Copyright Week: Fair Use Is Not An 'Exception' But The Rule
from the it's-your-rights dept
Update: This post was modified to better explain the role of the three-steps test in both Berne and the TPP.
Today is day five of Copyright Week, where the focus is on fair use. Earlier today we already had Michael Petricone’s excellent post about the innovations and consumer benefits unleashed by the Betamax ruling, which hinged on the concept of fair use. Over at Wired, Automattic’s (the makers of WordPress) general counsel, Paul Sieminski, also has a great post talking about how much innovation is enabled by fair use and why companies should be fighting more to support their users’ fair use rights. Meanwhile, over at Public Knowledge, there’s a good discussion of how the flexibility of fair use is important in enabling it to respond to new innovations. These are all great ways of looking at the issue.
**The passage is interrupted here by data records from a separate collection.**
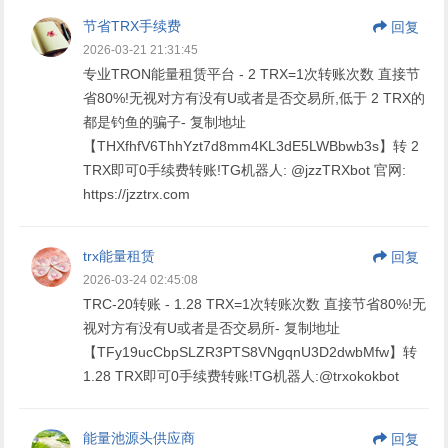
节省TRX手续费
回复
2026-03-21 21:31:45
专业TRON能量租赁平台 - 2 TRX=1次转账次数 直接节
省80%!无视对方有没有U或者是否交易所,低于 2 TRX的
都是钓鱼的骗子- 复制地址
【THXfhfV6ThhYzt7d8mm4KL3dE5LWBbwb3s】转 2
TRX即可0手续费转账!TG机器人: @jzzTRXbot 官网:
https://jzztrx.com
trx能量租赁
回复
2026-03-24 02:45:08
TRC-20转账 - 1.28 TRX=1次转账次数 直接节省80%!无
视对方有没有U或者是否交易所- 复制地址
【TFy19ucCbpSLZR3PTS8VNgqnU3D2dwbMfw】转
1.28 TRX即可0手续费转账!TG机器人:@trxokokbot
能量池源头供应商
回复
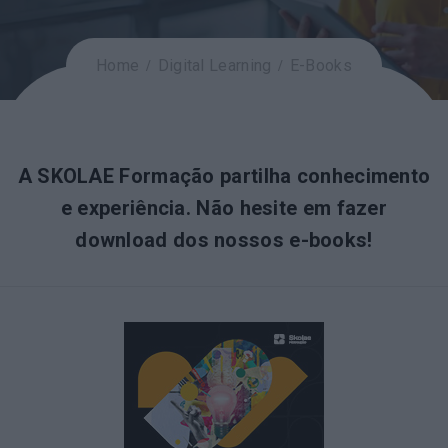
Home
Digital Learning
E-Books
A SKOLAE Formação partilha conhecimento
e experiência. Não hesite em fazer
download dos nossos e-books!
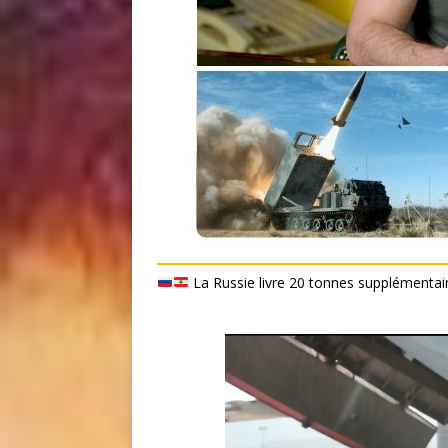
La Russie livre 20 tonnes supplémentair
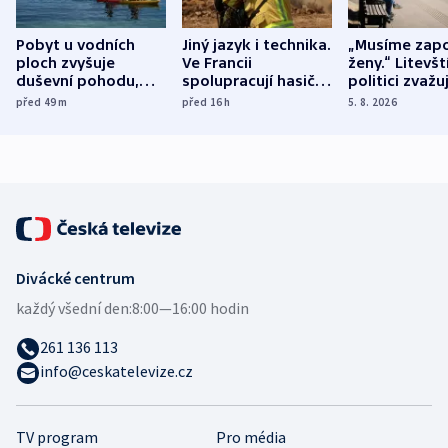
Pobyt u vodních
Jiný jazyk i technika.
„Musíme zapo
ploch zvyšuje
Ve Francii
ženy.“ Litevšt
duševní pohodu,
spolupracují hasiči z
politici zvažuj
ukázala
různých zemí
dohodu o
před 49
m
před 16
h
5. 8. 2026
mezinárodní studie
demografii
Divácké centrum
každý všední den:
8:00—16:00 hodin
261 136 113
info@ceskatelevize.cz
TV program
Pro média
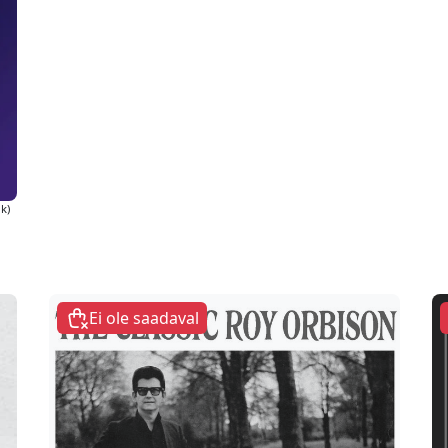
ik)
Ei ole saadaval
I wanted to focus on a different aspect of fair use, however, and that’s the unfortunate fact that it is often described (especially in official political discussions) as an “exception or limitation” to copyright. That implies, incorrectly, that copyright is “the normal state” and that fair use is something that can only be used in “exceptional” cases, where a political body has decided to carve out some small breathing space. But that’s wrong. Fair use is about the rights of the public to speak, to make use of content, to comment, to criticize and to express themselves.
These are fundamental rights of the public — not “exceptions or limitations.”
It is, instead, copyright that has always been an “exception and limitation” on the rights to free expression. We can (and should) discuss and debate the proper levels of copyright and its limitations on expression. But to frame things as if fair use is a minor “exception” is a subtle but dangerous twist of language that copyright maximalists have been employing for far too long.
And it’s a public right that is under threat. While negotiators were (after decades of negotiating) able to work out a WIPO Treaty for the Blind last year, copyright maximalists fought hard against it, because they were convinced that any attempt to expand what they called “limitations and exceptions” would set a dangerous precedent. And, if you look at things like the Trans Pacific Partnership (TPP agreement), the USTR tried to take credit for it being the first time that it was willing to include “limitations and exceptions” in a trade agreement. That, on its face, is true (and it’s better than previous agreements, like ACTA, which ignored fair use and the public’s rights entirely), but the wording does not in fact establish any limitations or exceptions: it sets out parameters that curb what limitations and exceptions countries are allowed to offer. The wording is based on a three-factor standard that is actually more restrictive than current fair use laws in the US. The standard is clearly modelled after the Berne convention, to which the US is already a signatory despite several differences, such as fair use, between US copyright law and that treaty’s requirements. The TPP’s “exceptions” would only serve to solidify these inflexible fair use requirements that the US currently, mercifully, defies.
Pay close attention to this issue as we go through the copyright reform process. Fair use isn’t just some limitation or exception. It’s not just — as some have said — a “valve” on copyright restricting speech. It is, instead, core to the very concept of free speech. It is the public’s rights. Don’t let the language twisters try to frame the debate as one about “limitations and exceptions” because if that’s the debate, we’ve already lost. Fair use doesn’t just enable all kinds of important innovations — including much of the internet you use and love today. It represents a fundamental right of you to express yourself, and that right must not be taken away.